— EXERCISE DIRECTIONS —
Write out, exactly and only, the lines that run from the top of the records to the line with "Picture 2: The". Include both ends; exclude pictures.

— MATERIAL FOR THIS TASK —
BEGIN

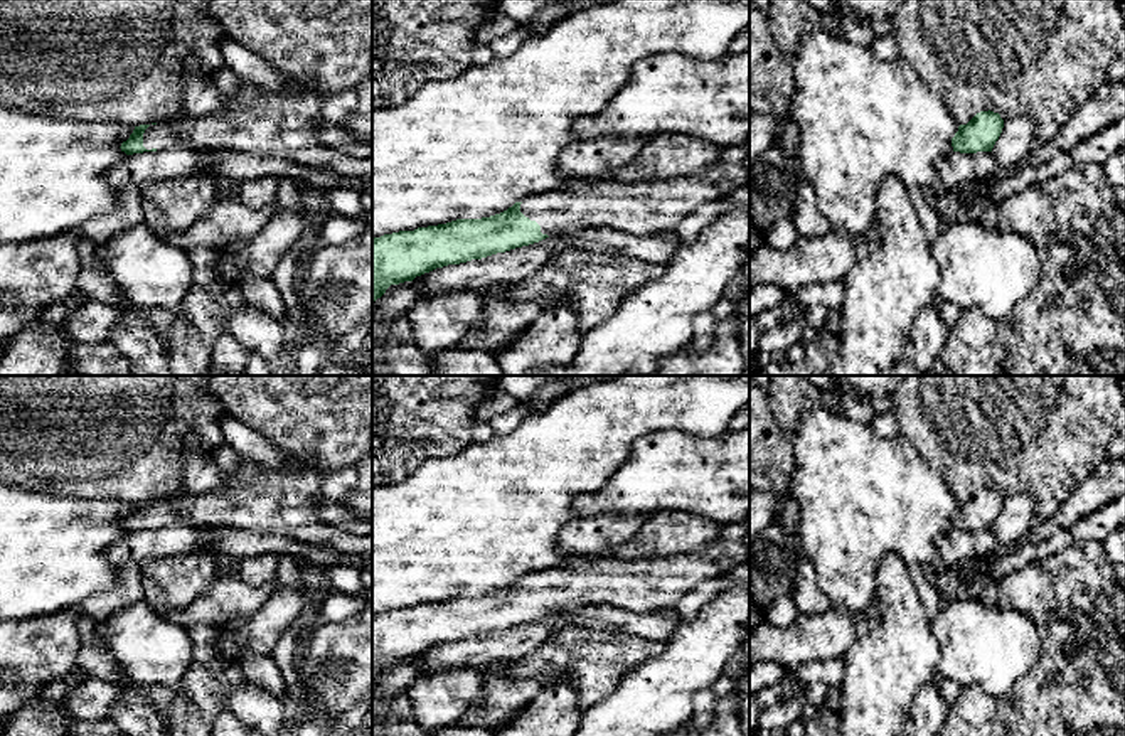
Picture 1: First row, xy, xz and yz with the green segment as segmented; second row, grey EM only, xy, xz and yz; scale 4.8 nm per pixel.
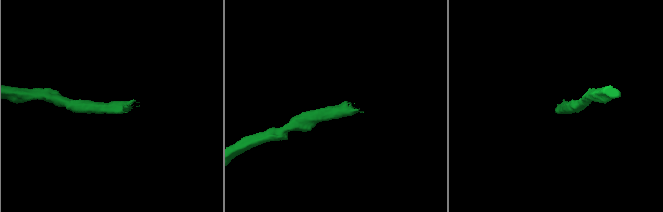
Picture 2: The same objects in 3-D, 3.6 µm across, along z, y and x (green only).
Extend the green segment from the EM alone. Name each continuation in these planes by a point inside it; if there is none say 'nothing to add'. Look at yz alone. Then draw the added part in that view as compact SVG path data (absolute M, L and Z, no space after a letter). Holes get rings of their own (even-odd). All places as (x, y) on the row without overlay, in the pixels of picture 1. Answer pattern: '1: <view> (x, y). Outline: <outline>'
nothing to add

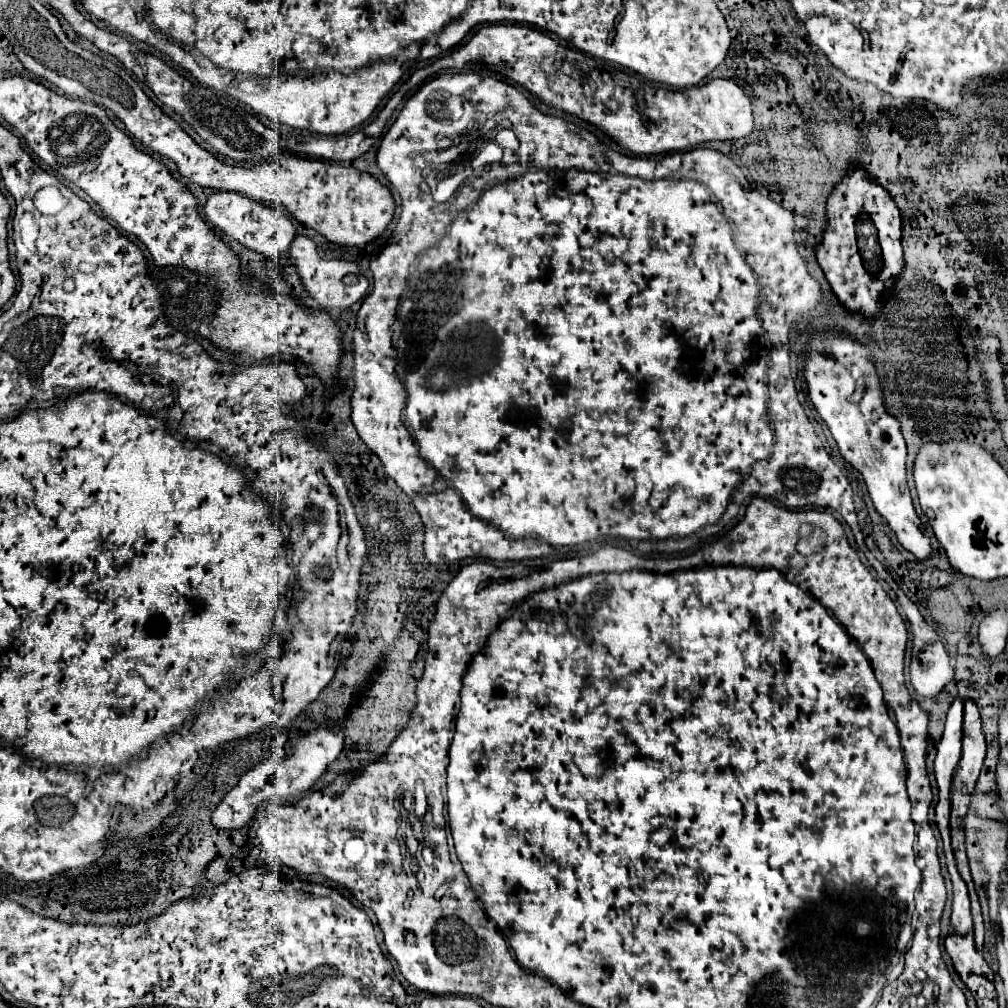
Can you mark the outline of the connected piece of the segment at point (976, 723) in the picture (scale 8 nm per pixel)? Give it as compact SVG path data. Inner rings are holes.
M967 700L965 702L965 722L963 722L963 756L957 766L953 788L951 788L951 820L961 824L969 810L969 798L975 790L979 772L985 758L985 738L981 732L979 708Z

END

— YOUR RESPONSE —
Picture 1: First row, xy, xz and yz with the green segment as segmented; second row, grey EM only, xy, xz and yz; scale 4.8 nm per pixel.
Picture 2: The same objects in 3-D, 3.6 µm across, along z, y and x (green only).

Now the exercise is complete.